If drama and insecurity are what blows Nehring's gown around, I suspect she would be charmed by the anguish suffered by my girlfriend who used to endure sleepless nights because her then-lover's still-in-the-picture baby mama would periodically call or show up at his (or even my friend's) house to shriek at her like a deranged escapee from The Jerry Springer Show. Another girlfriend, bored with her excruciatingly upper-middle class existence, devoted herself wholly to down-and-out bad boys, the more abusive and closer to a jail term the better. Another was engaged in a long-running affair with an NFL quarterback (married with his own kids, of course)--a relationship that led to multiple abortions and oceans of tears. Still another could only get excited about other people's boyfriends-or husbands. At one point she hooked up with a single colleague at work so they could engage in a partner-swapping game with a young married couple. The results were pretty much what you'd expect. But, oh, the sex was hot. 
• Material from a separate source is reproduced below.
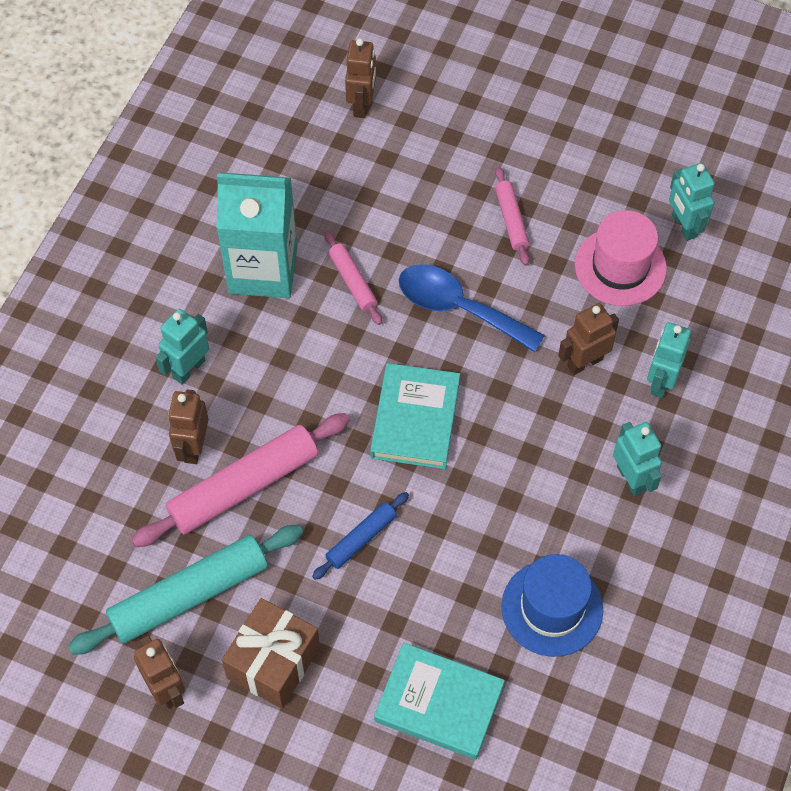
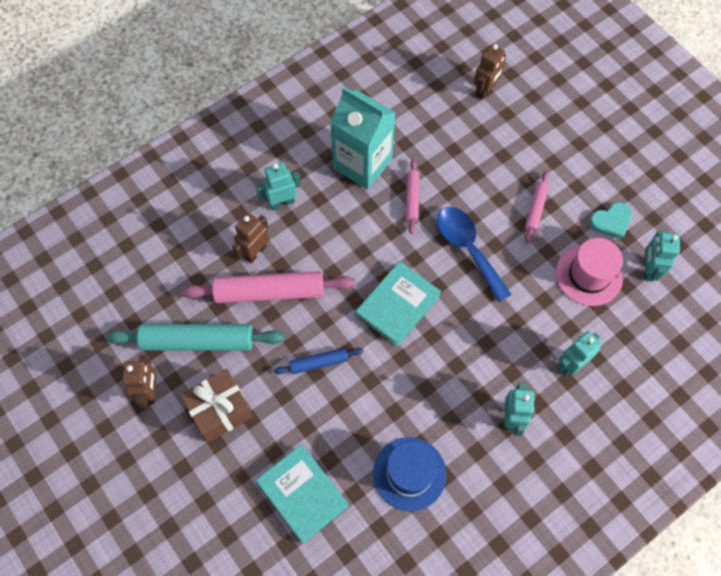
camera: 30 degrees right, 5 degrees up
brown robot [558,303,619,375] -> none
none -> turquoise heart [589,202,632,239]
Ross Douthat, in a shrewd analysis of Nehring's and Sandra Tsing Loh's laments of passionless marriage, suggests it's a matter of class. The meritocratic elite are too busy getting into Harvard and then ruling the world to take many risks in their personal lives. The vast majority of the country, meanwhile, barrels through life marrying and splitting and cheating and questing, questing, questing for that soul mate who completes them, who makes them whole, who will make angels sing and bells ring the minute their eyes lock. 

Ross cheekly suggests that, faced with this divide, perhaps everyone could benefit from a little interclass breeding. If Tsing Loh and friends are so starved for passion, they should consider slumming--seeing how the lower 98% loves. In turn, many of the hot-blooded folks a few rungs down the socioeconomic ladder could benefit from a little more stability in their lives. More sex and more porcini risotto for everyone!

To be sure there would be some culture shock and adjustment pains involved in any such arrangements. But, however difficult the process, it has to be a healthier alternative than preaching to today's women that what they really need to do is adopt a crazier, more self-destructive vision of love.